Your white uniform may be too tight, old and yellowed already, or your white shoes may also be showing signs of wear and tear, but you’d hate to ask your parents for money to buy new ones. After all, you have already graduated and are supposed to be “working” and earning.
5. Non-nursing service personnel receive salaries bigger than yours.
He/She has SSS, GSIS, Pag-Ibig, PhilHealth and random bonuses while you are battling viruses and bacteria without enough money for your own health insurance, vitamins, or just a disposable mask.
While working as a reliever nurse in a mall, I was paid P250 a day. To my horror, I learned that the high school graduate who was working as our agency’s secretary is paid the same amount. My friend, who is a probationary nurse, is paid P230 a day.
You went to college for four years and you have a diploma to show for it. You now also have your nurse’s license on top of your IVF, BLS, ACLS, dialysis, etc. licenses, but your service is often free. Sometimes you get paid an allowance that is less than what you got way back when you were in college.
6. Being a volunteer, probationary, reliever, contractual, or trainee nurse is not considered working experience.
How can you get out of this country without paid experience? I learned this the hard way when my application for employment in a hospital abroad was denied because I did not have paid working experience. This is the reason many of us agree to be a slave to hospitals that take advantage of our situation.
7. You need a raket to survive.
We girls need makeup and sundry toiletries. As a nurse, you have to look good and smell good. This boosts your self-esteem and self-image. Patients always want to see their nurses looking like angels. But if you are financially hard-up, how can you afford these little luxuries?
I survived my days as a volunteer by selling anything from contact lenses to scrub suits. My colleagues have other raket such as selling or pautang of pre-ordered clothes and other counterfeit goods on their online stores or in the hospital. Others do home service for intravenous glutathione injections.
We try our best to survive.
8. On night shifts and rainy days, only a few volunteers show up.
These occasions will make up your worst duties. Your staff nurse will be busy snoring while you are left to fend for yourself with over 50 patients in your ward.
The general rule is: Wake up your staff nurse only if a patient is dying. If there is no need for CPR, don’t rouse him/her from his/her sweet dreams.
9. Nurses don’t get assigned only to the ER, DR, or ward. Be prepared to work in the stock room, medical laboratory, kitchen and laundry. Sometimes you will also be assigned to perform secretarial duties.

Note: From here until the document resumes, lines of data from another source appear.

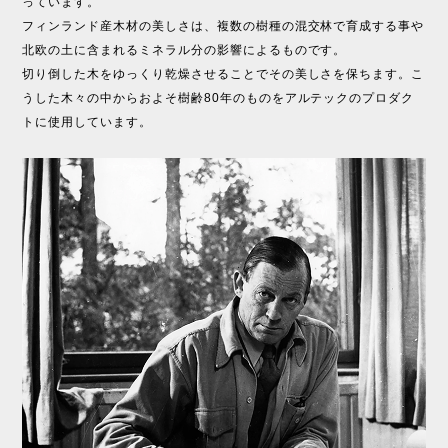
っています。
フィンランド産木材の美しさは、複数の樹種の混交林で育成する事や
北欧の土に含まれるミネラル分の影響によるものです。
切り倒した木をゆっくり乾燥させることでその美しさを保ちます。こ
うした木々の中からおよそ樹齢80年のものをアルテックのプロダク
トに使用しています。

Admit it. You are dispensable. You are a dime a dozen. If you don’t agree with the working conditions, you can leave. Many nurses will gladly take your place and do the laundry if you hate doing it. After all, there is no shortage of nurses but an oversupply of and a low demand for them.
10. You should not have followed the herd.

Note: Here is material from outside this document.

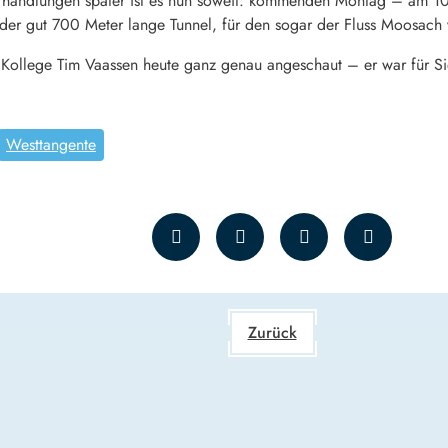
rhandlungen später ist es nun soweit: kommenden Montag – am 10.
 der gut 700 Meter lange Tunnel, für den sogar der Fluss Moosach 
 Kollege Tim Vaassen heute ganz genau angeschaut – er war für S
Westtangente
Zurück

Everyone wanted to be a nurse way back in high school. So you wanted to be a nurse, too. The nursing students all looked gwapo and beautiful. You wanted to be one of them. Now, it’s too late. You already have a degree and your spanking new license.
Because I don’t have the financial capacity to apply for a job abroad or for a student visa, I will stay and serve our country. I have also decided to treat my career in nursing as a hobby. As in any other hobby, I will practice it because it makes me happy. But I can’t trust it to put food on my table or pay the bills that consistently haunt me every month.
Welcome to the sad reality of nursing. I just hope that your story has a happier ending.
Gerardale Ann Apa Balintec, 27, says she is overqualified, underemployed and underpaid.